* Text segment:
In 2017, Pitt Chancellor Pat Gallagher invited Bidanda, who serves on the advisory board of the College of Engineering Universidad de los Andes in Bogota, to travel with a university delegation to explore partnership opportunities in Colombia. Puyana, who traces his heritage to a small town north of Bogota and was also part of the delegation, was taken with Bidanda’s passion for learning everything he could about the trauma surgeon’s homeland and for tackling thorny challenges with big pay-offs for humanity. The more the two talked, the more intent they became on finding a worthy project on which to collaborate.
For two years, Puyana and Bidanda bided their time, considering and rejecting opportunities that just weren’t quite right. Then in 2019, the NHLBI posted its call for proposals to address the continuum from donation to transfusion in the blood supply for sub-Saharan Africa. Puyana contacted Bidanda. Each contacted collaborators with whom he’d worked in Kenya. Their networks connected them with the Center for Public Health and Development (CPHD), a Kenyan NGO focused on public health, and Pratap Kumar, an MD, neuroscientist, and health economist at Strathmore University in Nairobi. Kumar is co-principal investigator of the project with Puyana.
Their team would grow to reflect the complexity of the problem they intended to tackle. Swanson School Industrial Engineering faculty Jayant Rajgopal and Bo Zeng and graduate student Yiqi Tian joined in. So did critical care physicians, healthcare entrepreneurs, obstetrician-gynecologists, social scientists, transfusion medicine specialists, and trauma surgeons throughout Kenya and the United States. Puyana credits Bidanda and his team with mastering the medical jargon in short order and tying the team together. “The engineers have become the highway through which we communicate.”

* Supplied data:
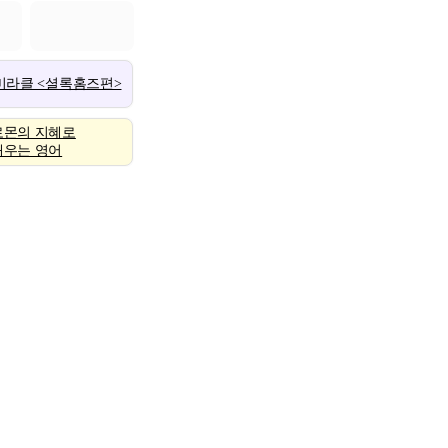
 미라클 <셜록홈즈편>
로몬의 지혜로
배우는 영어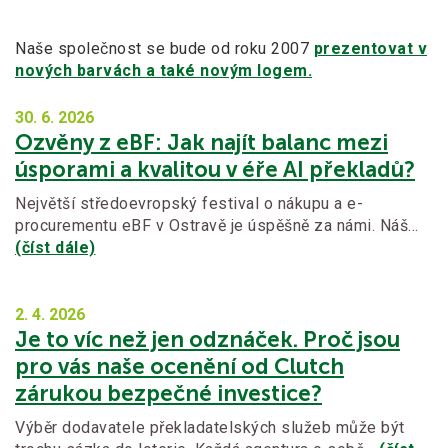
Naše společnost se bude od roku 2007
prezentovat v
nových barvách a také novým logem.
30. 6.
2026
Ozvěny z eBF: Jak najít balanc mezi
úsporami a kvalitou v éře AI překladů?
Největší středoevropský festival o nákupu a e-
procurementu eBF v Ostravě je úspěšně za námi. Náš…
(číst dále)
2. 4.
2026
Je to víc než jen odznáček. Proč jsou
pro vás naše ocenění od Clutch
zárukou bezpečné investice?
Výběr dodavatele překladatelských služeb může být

* Instructions:
**1.** Answer these about the passage on the blood supply project:
(a) Who invited Bidanda in 2017 to travel with a university delegation?
(b) In what year did the NHLBI post its call for proposals?
(c) Which graduate student joined the team?
**2.** Please rewrite the passage on the blood supply project, starting at "In 2017, Pitt" and ending at "which to collaborate.", with "group" swapped in for "delegation".

* Solution set:
**1.**
(a) Pitt Chancellor Pat Gallagher
(b) 2019
(c) Yiqi Tian

**2.**
In 2017, Pitt Chancellor Pat Gallagher invited Bidanda, who serves on the advisory board of the College of Engineering Universidad de los Andes in Bogota, to travel with a university group to explore partnership opportunities in Colombia. Puyana, who traces his heritage to a small town north of Bogota and was also part of the group, was taken with Bidanda’s passion for learning everything he could about the trauma surgeon’s homeland and for tackling thorny challenges with big pay-offs for humanity. The more the two talked, the more intent they became on finding a worthy project on which to collaborate.